Lucidity is the key word here that opens an unlocked lock. Lucidity to its most tactile degree.
Like, way lucid, way lucider then stone statuette or 3D-Rom escapade (wait, that's not a good one). I mean, that funky space between words, a lot of us are into that. And lots can be done with it. But these po's are the exact opposite of any kind of obfuscating creativity, any construction in the realm of wonderment. There's no not having a basic-(yet,-primeval?)-through-line through these things. If I were to use a painter parallel, hmmm, perhaps Bonnard, a lot of pedestrian things made yur-sublime.
It goes about this with an innocuousness too, that's the damn kicker. They hover really close to triviality, that's where the action's at. It's dangerously banal. Too accessible.
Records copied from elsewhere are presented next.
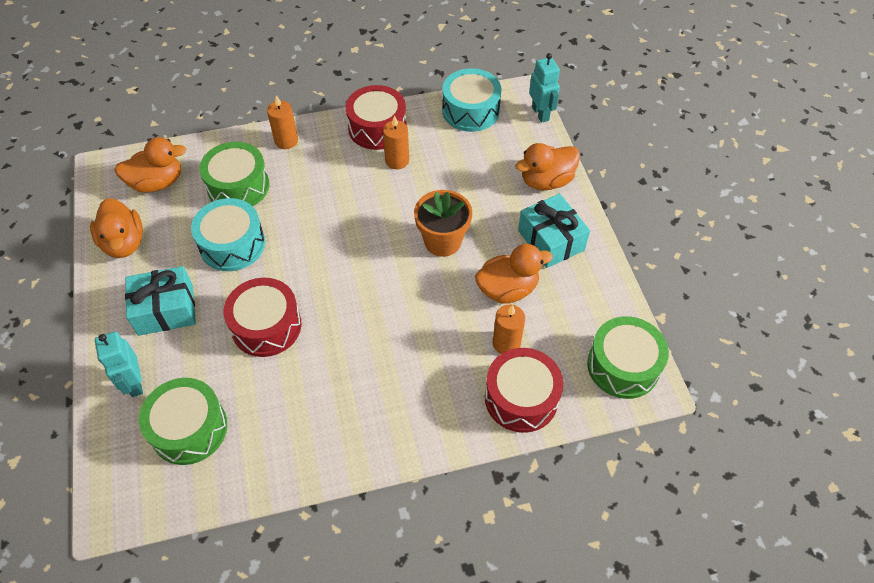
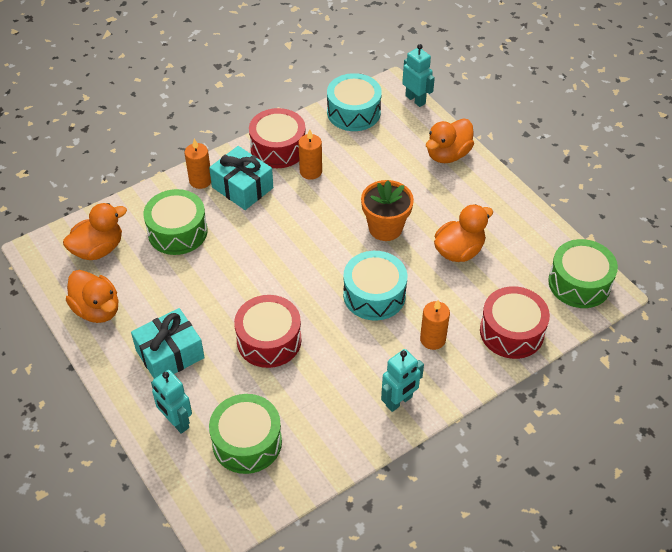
camera: 20 degrees left, 5 degrees down
turquoise drum [191,198,265,271] -> turquoise drum moved to [343,251,407,321]
orange candle [493,304,525,354] -> orange candle moved to [420,300,450,350]
turquoise gift [518,194,590,268] -> turquoise gift moved to [209,146,273,210]
none -> turquoise robot [381,349,424,412]

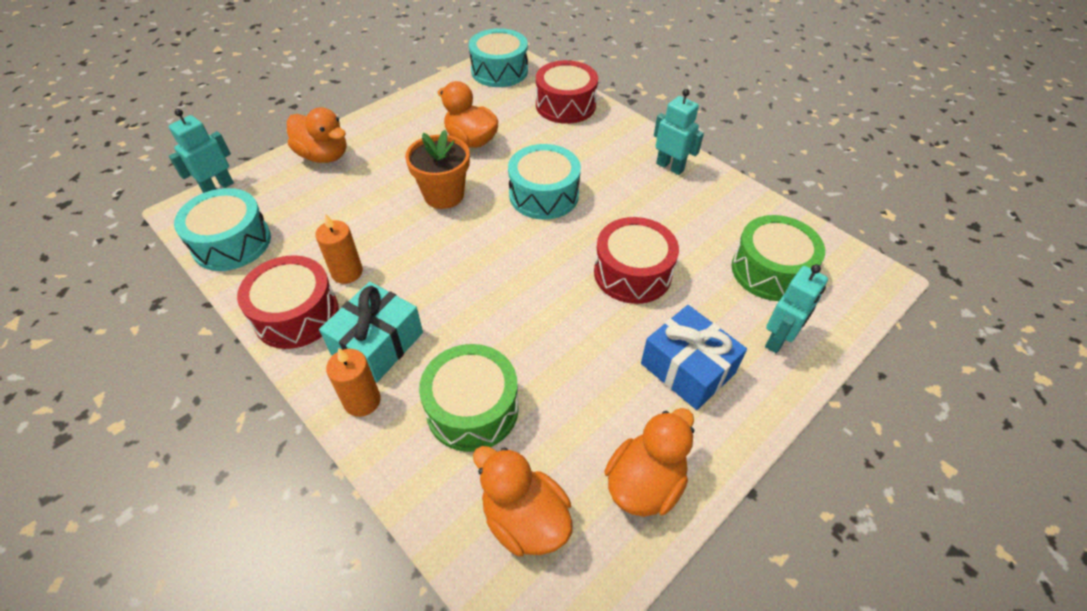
camera: 100 degrees left, 0 degrees up
turquoise gift [131,308,205,379] -> blue gift [641,305,747,410]
orange candle [420,300,450,350] -> none
green drum [548,239,618,308] -> turquoise drum [469,28,528,87]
The best poems are the subject-centered ones and it's through very common nouns, paired with plain language (air flavored ice cream language, banish all dictionaries language) and WAM, BAM you got some kickass poems. I think the achievement is unique. Sometimes, he'd get pulled into more time-memory-presence poems, I'd set the book-on-chest and think “You know who really awesome poems about time and stuff, John Koethe”. And in that boxing match, Dangerous Shirt guy gets clobbered. The everyman simulacra are more in the poet's powers.
Would it still be a life without still lifes? Hmm? Mmm, you see, I got you there.